Solidariedades condicionadas

A solidariedade, seja lá o que isso for, é quase sempre condicionada. Isto é, a mesma não resulta de um genuíno sentimento altruísta por parte de quem a pratica, na medida em que pressupõe muitas das vezes algo em contrapartida, como por exemplo reconhecimento social, ou, por vezes, político-partidário.

E isto não é novidade. Desde tempos imemoriais que a secular esmola dispensada a pedintes à porta das igrejas, terá mais a ver com quem a oferece, na medida em que procurará com esse gesto “um lugarzinho no céu”, do que propriamente com o sofrimento de quem a recebe. Ou mais recentemente, a dita “responsabilidade social”, (num enviesamento oportunista do conceito), praticado por muitas empresas, mais não é do que uma estratégia de marketing para promover a venda de produtos ou serviços, assim como, a desculpa para reivindicarem a redução de impostos, nomeadamente sobre as mais valias gigantescas que obtém.

O que é relativamente novo, é a forma como os povos, e de uma forma massiva, são levados a orientar em determinado sentido os seus sentimentos e esforços solidários. Isto a propósito da recente calamidade bíblica que se abateu sobre o sul da Turquia e norte da Síria, onde um terramoto ceifou dezenas de milhares de seres humanos. Ecoam na nossa alma, os gemidos sufocantes dos soterrados e as preces lancinantes de pais, filhos ou irmãos, e que ainda hoje desesperam por ajuda.

O efeito devastador do sismo foi praticamente igual nos dois países. Apesar de tudo, e decorrente do facto da Turquia ser um país organizado e com recursos, permitiu operações de socorro mais rápidas e por vezes bem-sucedidas. Já a Síria, país devastado pela guerra desde 2011, conflito com particular incidência nas regiões do norte e onde muitas cidades já estavam em escombros, levou a que as populações, com recursos de salvamento muito limitados, tenham, e em muitos casos, apenas as suas próprias mãos para remover as autênticas montanhas de inertes em que cidades inteiras se transformaram em segundos.
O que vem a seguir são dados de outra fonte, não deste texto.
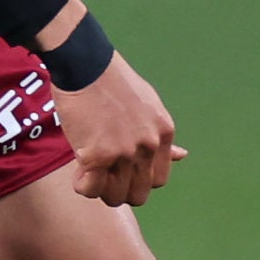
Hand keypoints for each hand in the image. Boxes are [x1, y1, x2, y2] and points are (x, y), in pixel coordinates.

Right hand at [53, 48, 183, 205]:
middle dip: (119, 191)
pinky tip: (77, 170)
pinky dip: (82, 186)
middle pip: (138, 194)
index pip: (159, 181)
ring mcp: (123, 152)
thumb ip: (159, 135)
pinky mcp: (97, 154)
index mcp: (162, 134)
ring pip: (114, 195)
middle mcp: (147, 146)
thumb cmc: (110, 80)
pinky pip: (89, 187)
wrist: (85, 64)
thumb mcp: (148, 106)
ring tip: (87, 172)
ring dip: (99, 189)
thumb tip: (182, 156)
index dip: (137, 180)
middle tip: (102, 177)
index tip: (121, 171)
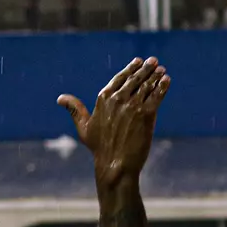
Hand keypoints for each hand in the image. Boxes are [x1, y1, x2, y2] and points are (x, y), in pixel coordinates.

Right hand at [58, 57, 170, 189]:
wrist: (114, 165)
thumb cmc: (99, 148)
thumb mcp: (84, 127)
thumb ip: (75, 109)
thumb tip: (60, 98)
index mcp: (104, 99)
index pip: (120, 78)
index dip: (131, 68)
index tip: (139, 61)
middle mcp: (118, 99)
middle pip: (135, 79)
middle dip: (146, 68)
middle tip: (154, 62)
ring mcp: (133, 106)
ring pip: (147, 85)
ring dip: (156, 75)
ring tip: (161, 70)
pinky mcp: (147, 114)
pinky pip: (156, 95)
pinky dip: (163, 86)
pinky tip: (166, 80)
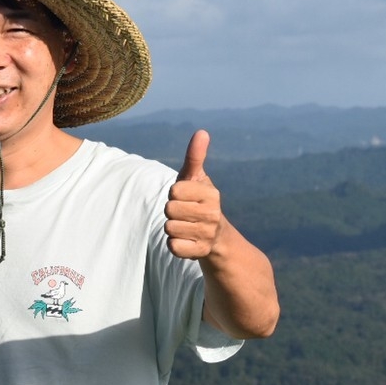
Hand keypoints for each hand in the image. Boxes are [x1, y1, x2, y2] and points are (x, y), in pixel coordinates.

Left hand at [166, 130, 222, 259]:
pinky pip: (173, 246)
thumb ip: (196, 156)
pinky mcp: (200, 252)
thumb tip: (201, 132)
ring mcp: (207, 234)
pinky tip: (186, 240)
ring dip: (173, 227)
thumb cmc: (199, 200)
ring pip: (169, 228)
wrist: (216, 235)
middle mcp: (213, 214)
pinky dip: (175, 244)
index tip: (185, 196)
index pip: (175, 190)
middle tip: (185, 213)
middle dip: (172, 211)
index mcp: (211, 194)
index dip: (175, 193)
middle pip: (170, 209)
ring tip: (186, 226)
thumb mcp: (196, 178)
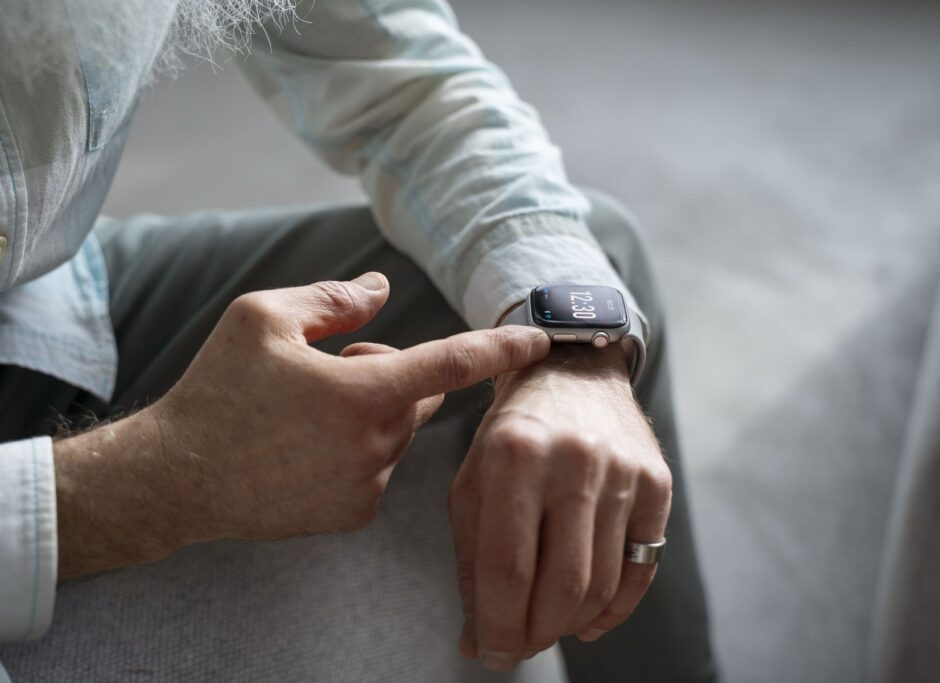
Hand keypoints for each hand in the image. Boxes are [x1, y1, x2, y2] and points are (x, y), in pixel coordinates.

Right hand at [54, 273, 549, 578]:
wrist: (175, 478)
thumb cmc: (218, 390)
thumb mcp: (263, 317)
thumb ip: (334, 296)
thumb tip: (383, 287)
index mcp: (365, 392)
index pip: (454, 364)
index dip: (501, 347)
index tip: (542, 341)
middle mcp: (378, 444)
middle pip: (420, 396)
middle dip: (390, 375)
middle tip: (332, 370)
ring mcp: (368, 485)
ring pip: (398, 432)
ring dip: (372, 414)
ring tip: (307, 414)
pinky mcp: (354, 513)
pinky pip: (378, 468)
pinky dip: (358, 451)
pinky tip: (305, 450)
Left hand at [448, 345, 671, 670]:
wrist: (573, 371)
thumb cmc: (511, 433)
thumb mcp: (473, 482)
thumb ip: (472, 561)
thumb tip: (479, 641)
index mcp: (515, 454)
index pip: (507, 566)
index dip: (499, 625)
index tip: (493, 653)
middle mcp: (574, 459)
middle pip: (561, 583)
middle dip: (536, 632)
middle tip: (520, 644)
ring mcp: (623, 470)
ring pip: (602, 583)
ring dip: (571, 622)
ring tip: (547, 627)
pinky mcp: (657, 482)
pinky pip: (641, 567)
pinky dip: (615, 608)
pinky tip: (589, 619)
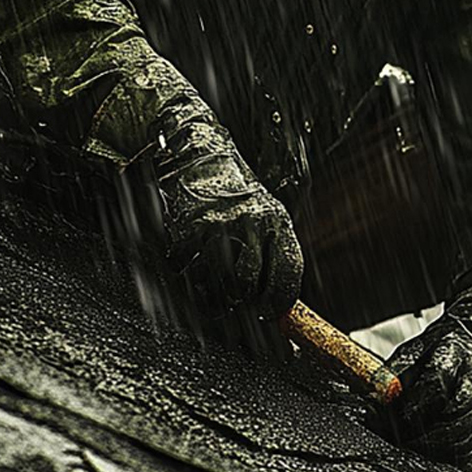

Acontece que a solidariedade, materializada em equipas de salvamento e bens de primeira necessidade, disponibilizada pelas “democracias liberais”, foi em primeiro lugar, e de uma forma esmagadora, para a Turquia. A Síria, os sírios, as crianças sírias que morreram no terramoto ou depois disso continuam a morrer ao frio e à fome, são, quando são, apenas merecedores de um  apoio residual por parte dos países ocidentais.

Enquanto isso, Israel atacou ontem, dia de 18 de fevereiro, bairros residenciais em Damasco, capital da Síria, havendo notícia de pelo menos 15 mortes. Vi a notícia no EL País. Por cá a questão, e em termos de cobertura noticiosa, foi também ela residual. Afinal, quem atacou foram os israelitas e os que morreram eram sírios. Neste caso, a solidariedade será dispensável.